En entendant ce mot, le saint homme aperçut dans cette âme d’immenses étendues ravagées.

— Ah ! vous faites de cette colline votre Enfer, quand elle devrait être le Calvaire d’où vous vous élancerez dans le ciel.

— Je n’ai plus assez d’orgueil pour me mettre sur un pareil piédestal, répondit-elle d’un ton qui révélait le profond mépris qu’elle avait pour elle-même.

Là, le prêtre, par une de ces inspirations qui sont si naturelles et si abondantes chez ces belles âmes vierges, l’homme de Dieu prit l’enfant dans ses bras, le baisa au front et dit : — Pauvre petit ! d’une voix paternelle en le rendant lui-même à la femme de chambre, qui l’emporta.
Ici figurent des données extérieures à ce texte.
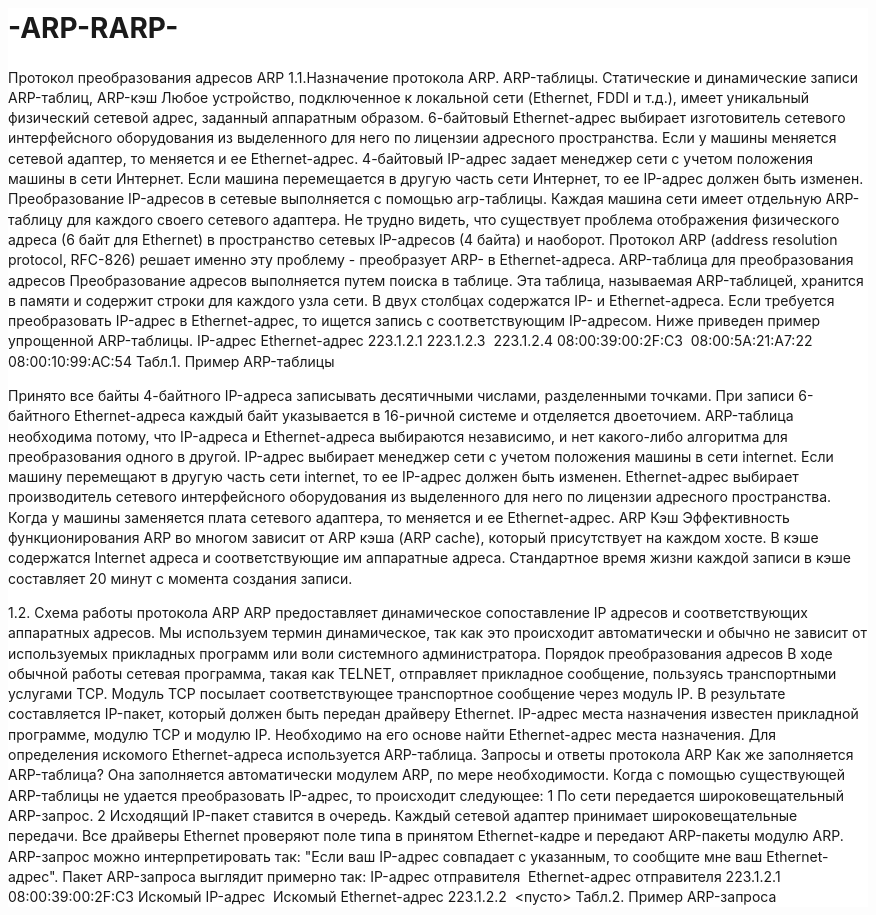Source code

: # -ARP-RARP-
Протокол преобразования адресов ARP
1.1.Назначение протокола ARP.
ARP-таблицы.
Статические и динамические записи ARP-таблиц, ARP-кэш
Любое устройство, подключенное к локальной сети (Ethernet, FDDI и т.д.), имеет уникальный физический сетевой адрес, заданный аппаратным образом. 6-байтовый Ethernet-адрес выбирает изготовитель сетевого интерфейсного оборудования из выделенного для него по лицензии адресного пространства. Если у машины меняется сетевой адаптер, то меняется и ее Ethernet-адрес.
4-байтовый IP-адрес задает менеджер сети с учетом положения машины в сети Интернет. Если машина перемещается в другую часть сети Интернет, то ее IP-адрес должен быть изменен. Преобразование IP-адресов в сетевые выполняется с помощью arp-таблицы. Каждая машина сети имеет отдельную ARP-таблицу для каждого своего сетевого адаптера. Не трудно видеть, что существует проблема отображения физического адреса (6 байт для Ethernet) в пространство сетевых IP-адресов (4 байта) и наоборот.
Протокол ARP (address resolution protocol, RFC-826) решает именно эту проблему - преобразует ARP- в Ethernet-адреса.
ARP-таблица для преобразования адресов
Преобразование адресов выполняется путем поиска в таблице. Эта таблица, называемая ARP-таблицей, хранится в памяти и содержит строки для каждого узла сети. В двух столбцах содержатся IP- и Ethernet-адреса. Если требуется преобразовать IP-адрес в Ethernet-адрес, то ищется запись с соответствующим IP-адресом. Ниже приведен пример упрощенной ARP-таблицы.
IP-адрес	Ethernet-адрес
223.1.2.1 223.1.2.3  223.1.2.4	08:00:39:00:2F:C3  08:00:5A:21:A7:22  08:00:10:99:AC:54
Табл.1. Пример ARP-таблицы
 
Принято все байты 4-байтного IP-адреса записывать десятичными числами, разделенными точками. При записи 6-байтного Ethernet-адреса каждый байт указывается в 16-ричной системе и отделяется двоеточием.
ARP-таблица необходима потому, что IP-адреса и Ethernet-адреса выбираются независимо, и нет какого-либо алгоритма для преобразования одного в другой. IP-адрес выбирает менеджер сети с учетом положения машины в сети internet. Если машину перемещают в другую часть сети internet, то ее IP-адрес должен быть изменен. Ethernet-адрес выбирает производитель сетевого интерфейсного оборудования из выделенного для него по лицензии адресного пространства. Когда у машины заменяется плата сетевого адаптера, то меняется и ее Ethernet-адрес.
ARP Кэш
Эффективность функционирования ARP во многом зависит от ARP кэша (ARP cache), который присутствует на каждом хосте. В кэше содержатся Internet адреса и соответствующие им аппаратные адреса. Стандартное время жизни каждой записи в кэше составляет 20 минут с момента создания записи.
 
1.2. Схема работы протокола ARP
ARP предоставляет динамическое сопоставление IP адресов и соответствующих аппаратных адресов. Мы используем термин динамическое, так как это происходит автоматически и обычно не зависит от используемых прикладных программ или воли системного администратора. Порядок преобразования адресов
В ходе обычной работы сетевая программа, такая как TELNET, отправляет прикладное сообщение, пользуясь транспортными услугами TCP. Модуль TCP посылает соответствующее транспортное сообщение через модуль IP. В результате составляется IP-пакет, который должен быть передан драйверу Ethernet. IP-адрес места назначения известен прикладной программе, модулю TCP и модулю IP. Необходимо на его основе найти Ethernet-адрес места назначения. Для определения искомого Ethernet-адреса используется ARP-таблица.
Запросы и ответы протокола ARP
Как же заполняется ARP-таблица? Она заполняется автоматически модулем ARP, по мере необходимости. Когда с помощью существующей ARP-таблицы не удается преобразовать IP-адрес, то происходит следующее:
1	По сети передается широковещательный ARP-запрос.
2	Исходящий IP-пакет ставится в очередь.
Каждый сетевой адаптер принимает широковещательные передачи. Все драйверы Ethernet проверяют поле типа в принятом Ethernet-кадре и передают ARP-пакеты модулю ARP. ARP-запрос можно интерпретировать так: "Если ваш IP-адрес совпадает с указанным, то сообщите мне ваш Ethernet-адрес". Пакет ARP-запроса выглядит примерно так:
IP-адрес отправителя  Ethernet-адрес отправителя	223.1.2.1  08:00:39:00:2F:C3
Искомый IP-адрес  Искомый Ethernet-адрес	223.1.2.2  <пусто>
Табл.2. Пример ARP-запроса
 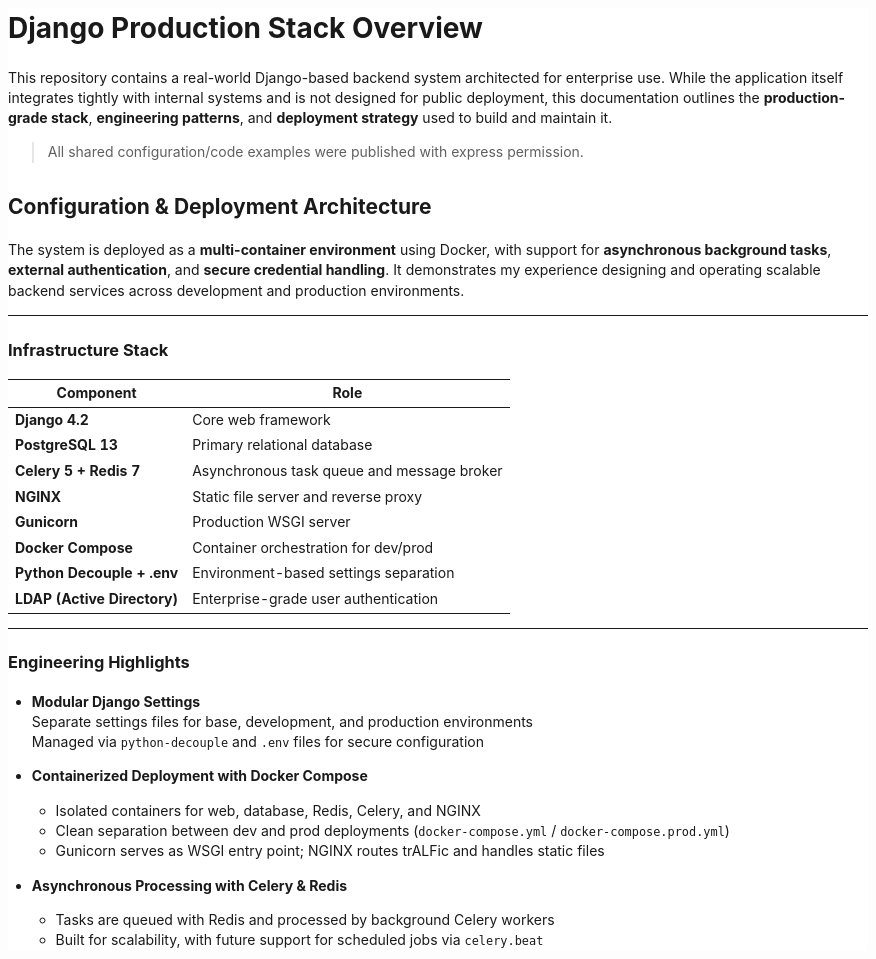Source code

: # Django Production Stack Overview

This repository contains a real-world Django-based backend system architected for enterprise use. While the application itself integrates tightly with internal systems and is not designed for public deployment, this documentation outlines the **production-grade stack**, **engineering patterns**, and **deployment strategy** used to build and maintain it.
> All shared configuration/code examples were published with express permission.

## Configuration & Deployment Architecture

The system is deployed as a **multi-container environment** using Docker, with support for **asynchronous background tasks**, **external authentication**, and **secure credential handling**. It demonstrates my experience designing and operating scalable backend services across development and production environments.

---

### Infrastructure Stack

| Component                   | Role                                       |
| --------------------------- | ------------------------------------------ |
| **Django 4.2**              | Core web framework                         |
| **PostgreSQL 13**           | Primary relational database                |
| **Celery 5 + Redis 7**      | Asynchronous task queue and message broker |
| **NGINX**                   | Static file server and reverse proxy       |
| **Gunicorn**                | Production WSGI server                     |
| **Docker Compose**          | Container orchestration for dev/prod       |
| **Python Decouple + .env**  | Environment-based settings separation      |
| **LDAP (Active Directory)** | Enterprise-grade user authentication       |

---

### Engineering Highlights

- **Modular Django Settings**  
  Separate settings files for base, development, and production environments  
  Managed via `python-decouple` and `.env` files for secure configuration

- **Containerized Deployment with Docker Compose**  
  - Isolated containers for web, database, Redis, Celery, and NGINX  
  - Clean separation between dev and prod deployments (`docker-compose.yml` / `docker-compose.prod.yml`)  
  - Gunicorn serves as WSGI entry point; NGINX routes trALFic and handles static files

- **Asynchronous Processing with Celery & Redis**  
  - Tasks are queued with Redis and processed by background Celery workers  
  - Built for scalability, with future support for scheduled jobs via `celery.beat`
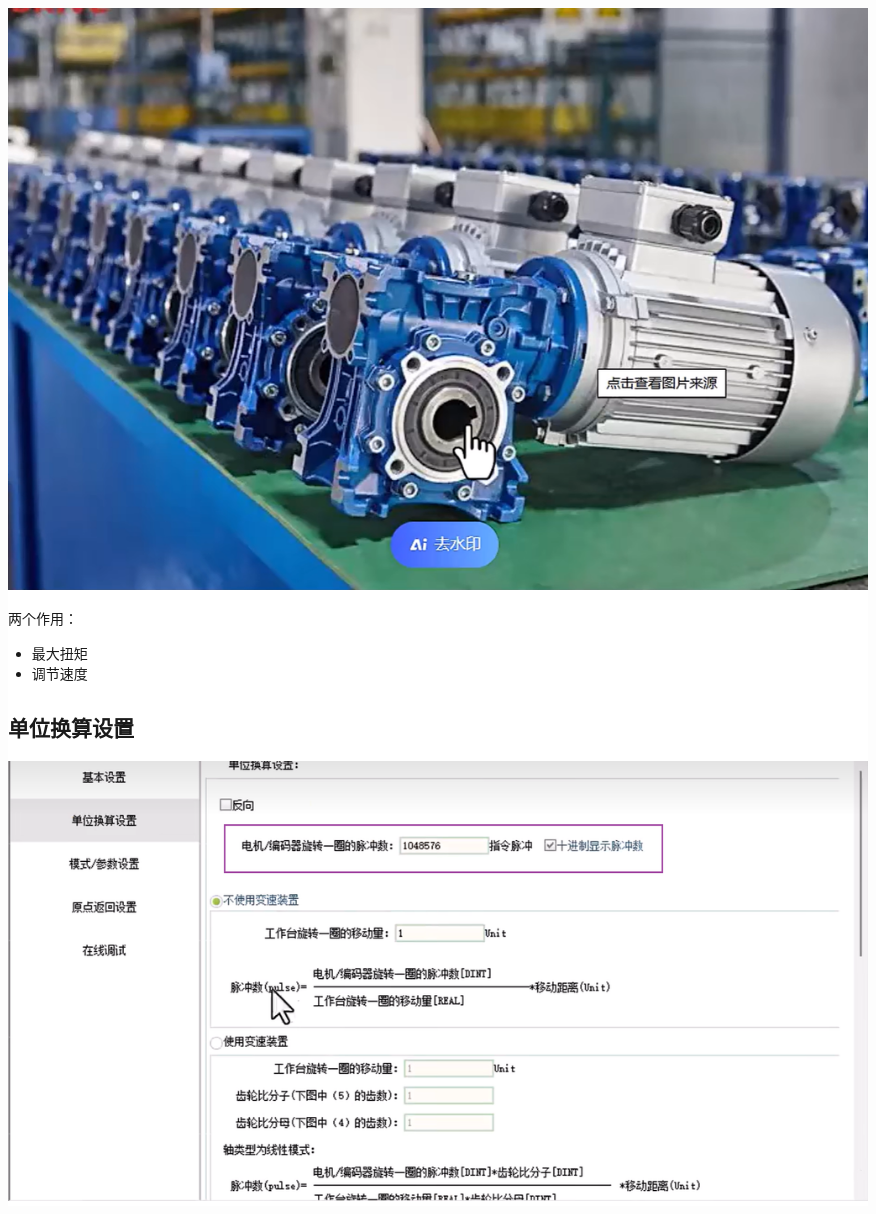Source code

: ![image-20240618201311905](./img/image-20240618201311905.png)

两个作用：

- 最大扭矩
- 调节速度

##  单位换算设置

![image-20240618201135914](./img/image-20240618201135914.png)
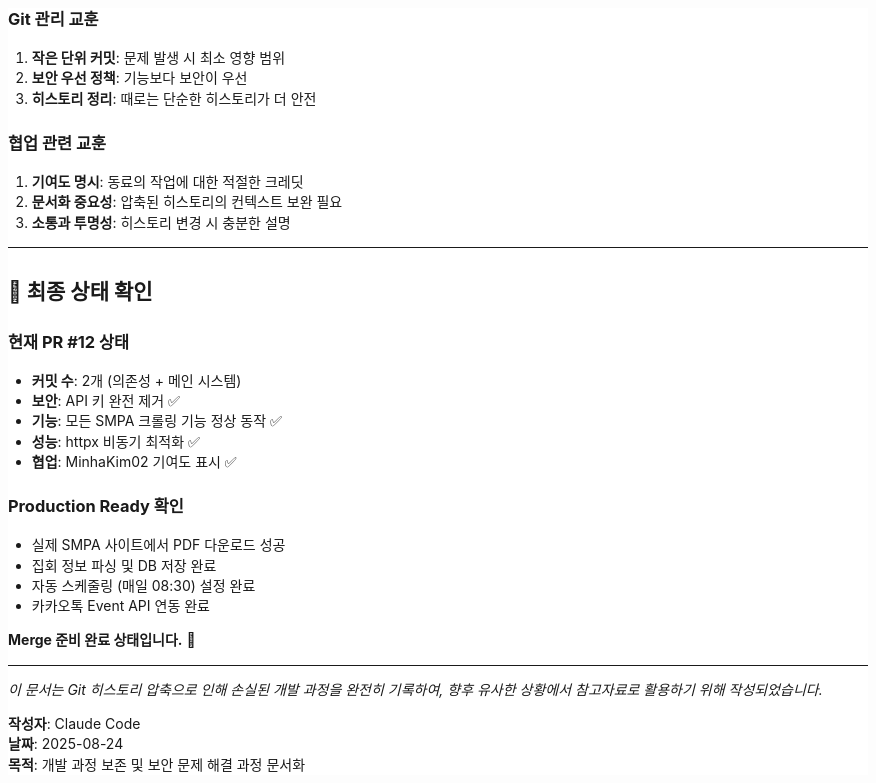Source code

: ### Git 관리 교훈
1. **작은 단위 커밋**: 문제 발생 시 최소 영향 범위
2. **보안 우선 정책**: 기능보다 보안이 우선
3. **히스토리 정리**: 때로는 단순한 히스토리가 더 안전

### 협업 관련 교훈
1. **기여도 명시**: 동료의 작업에 대한 적절한 크레딧
2. **문서화 중요성**: 압축된 히스토리의 컨텍스트 보완 필요
3. **소통과 투명성**: 히스토리 변경 시 충분한 설명

---

## 🎯 최종 상태 확인

### 현재 PR #12 상태
- **커밋 수**: 2개 (의존성 + 메인 시스템)
- **보안**: API 키 완전 제거 ✅
- **기능**: 모든 SMPA 크롤링 기능 정상 동작 ✅  
- **성능**: httpx 비동기 최적화 ✅
- **협업**: MinhaKim02 기여도 표시 ✅

### Production Ready 확인
- 실제 SMPA 사이트에서 PDF 다운로드 성공
- 집회 정보 파싱 및 DB 저장 완료
- 자동 스케줄링 (매일 08:30) 설정 완료
- 카카오톡 Event API 연동 완료

**Merge 준비 완료 상태입니다.** 🚀

---

*이 문서는 Git 히스토리 압축으로 인해 손실된 개발 과정을 완전히 기록하여, 향후 유사한 상황에서 참고자료로 활용하기 위해 작성되었습니다.*

**작성자**: Claude Code  
**날짜**: 2025-08-24  
**목적**: 개발 과정 보존 및 보안 문제 해결 과정 문서화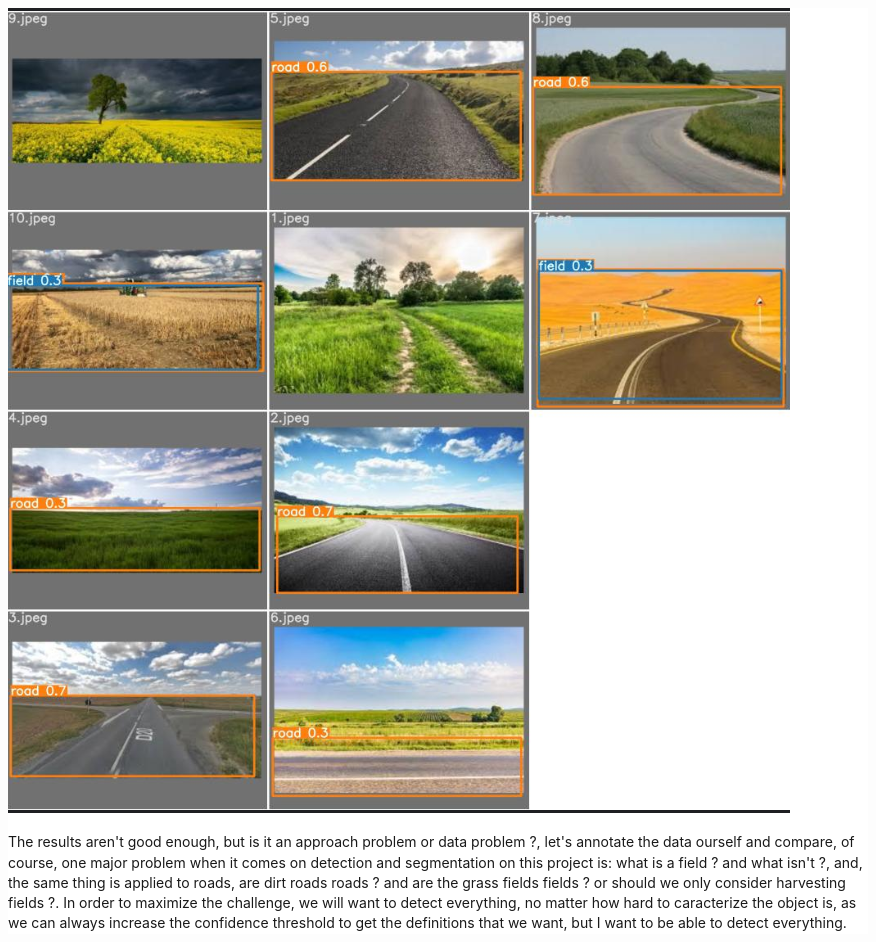 ![Yolov7 detections.png](doc%2FYolov7%20detections.png)

The results aren't good enough, but is it an approach problem or data problem ?, let's annotate the data ourself and 
compare, of course, one
major problem when it comes on detection and segmentation on this project is: what is a field ? and what isn't ?, 
and, the same thing is applied to roads,
are dirt roads roads ? and are the grass fields fields ? or should we only consider harvesting fields ?.
In order to maximize the challenge, we will want to detect everything, no matter how hard to caracterize the object is, 
as we can always 
increase the confidence threshold to get the definitions that we want, but I want to be able to detect everything.
 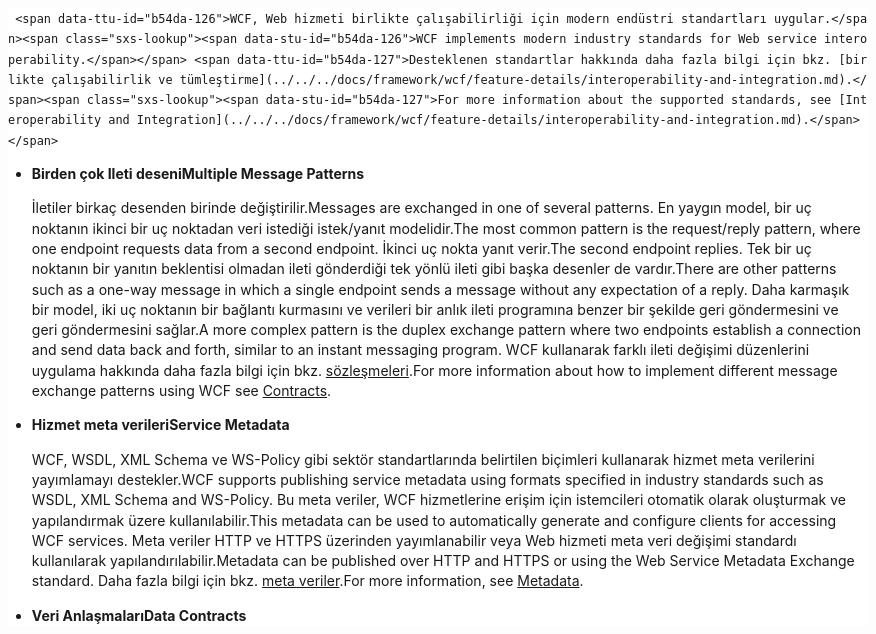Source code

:      <span data-ttu-id="b54da-126">WCF, Web hizmeti birlikte çalışabilirliği için modern endüstri standartları uygular.</span><span class="sxs-lookup"><span data-stu-id="b54da-126">WCF implements modern industry standards for Web service interoperability.</span></span> <span data-ttu-id="b54da-127">Desteklenen standartlar hakkında daha fazla bilgi için bkz. [birlikte çalışabilirlik ve tümleştirme](../../../docs/framework/wcf/feature-details/interoperability-and-integration.md).</span><span class="sxs-lookup"><span data-stu-id="b54da-127">For more information about the supported standards, see [Interoperability and Integration](../../../docs/framework/wcf/feature-details/interoperability-and-integration.md).</span></span>

- <span data-ttu-id="b54da-128">**Birden çok Ileti deseni**</span><span class="sxs-lookup"><span data-stu-id="b54da-128">**Multiple Message Patterns**</span></span>

     <span data-ttu-id="b54da-129">İletiler birkaç desenden birinde değiştirilir.</span><span class="sxs-lookup"><span data-stu-id="b54da-129">Messages are exchanged in one of several patterns.</span></span> <span data-ttu-id="b54da-130">En yaygın model, bir uç noktanın ikinci bir uç noktadan veri istediği istek/yanıt modelidir.</span><span class="sxs-lookup"><span data-stu-id="b54da-130">The most common pattern is the request/reply pattern, where one endpoint requests data from a second endpoint.</span></span> <span data-ttu-id="b54da-131">İkinci uç nokta yanıt verir.</span><span class="sxs-lookup"><span data-stu-id="b54da-131">The second endpoint replies.</span></span> <span data-ttu-id="b54da-132">Tek bir uç noktanın bir yanıtın beklentisi olmadan ileti gönderdiği tek yönlü ileti gibi başka desenler de vardır.</span><span class="sxs-lookup"><span data-stu-id="b54da-132">There are other patterns such as a one-way message in which a single endpoint sends a message without any expectation of a reply.</span></span> <span data-ttu-id="b54da-133">Daha karmaşık bir model, iki uç noktanın bir bağlantı kurmasını ve verileri bir anlık ileti programına benzer bir şekilde geri göndermesini ve geri göndermesini sağlar.</span><span class="sxs-lookup"><span data-stu-id="b54da-133">A more complex pattern is the duplex exchange pattern where two endpoints establish a connection and send data back and forth, similar to an instant messaging program.</span></span> <span data-ttu-id="b54da-134">WCF kullanarak farklı ileti değişimi düzenlerini uygulama hakkında daha fazla bilgi için bkz. [sözleşmeleri](../../../docs/framework/wcf/feature-details/contracts.md).</span><span class="sxs-lookup"><span data-stu-id="b54da-134">For more information about how to implement different message exchange patterns using WCF see [Contracts](../../../docs/framework/wcf/feature-details/contracts.md).</span></span>

- <span data-ttu-id="b54da-135">**Hizmet meta verileri**</span><span class="sxs-lookup"><span data-stu-id="b54da-135">**Service Metadata**</span></span>

     <span data-ttu-id="b54da-136">WCF, WSDL, XML Schema ve WS-Policy gibi sektör standartlarında belirtilen biçimleri kullanarak hizmet meta verilerini yayımlamayı destekler.</span><span class="sxs-lookup"><span data-stu-id="b54da-136">WCF supports publishing service metadata using formats specified in industry standards such as WSDL, XML Schema and WS-Policy.</span></span> <span data-ttu-id="b54da-137">Bu meta veriler, WCF hizmetlerine erişim için istemcileri otomatik olarak oluşturmak ve yapılandırmak üzere kullanılabilir.</span><span class="sxs-lookup"><span data-stu-id="b54da-137">This metadata can be used to automatically generate and configure clients for accessing WCF services.</span></span> <span data-ttu-id="b54da-138">Meta veriler HTTP ve HTTPS üzerinden yayımlanabilir veya Web hizmeti meta veri değişimi standardı kullanılarak yapılandırılabilir.</span><span class="sxs-lookup"><span data-stu-id="b54da-138">Metadata can be published over HTTP and HTTPS or using the Web Service Metadata Exchange standard.</span></span> <span data-ttu-id="b54da-139">Daha fazla bilgi için bkz. [meta veriler](../../../docs/framework/wcf/feature-details/metadata.md).</span><span class="sxs-lookup"><span data-stu-id="b54da-139">For more information, see [Metadata](../../../docs/framework/wcf/feature-details/metadata.md).</span></span>

- <span data-ttu-id="b54da-140">**Veri Anlaşmaları**</span><span class="sxs-lookup"><span data-stu-id="b54da-140">**Data Contracts**</span></span>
La Sauviat regarda sa fille, et vit combien le mot de monsieur Bonnet était efficace. Ce mot avait attiré des pleurs dans les yeux secs de Véronique. La vieille Auvergnate fit un signe au prêtre et disparut.

— Promenez-vous, dit monsieur Bonnet à Véronique en l’emmenant le long de cette terrasse à l’autre bout de laquelle se voyaient les Tascherons. Vous m’appartenez, je dois compte à Dieu de votre âme malade.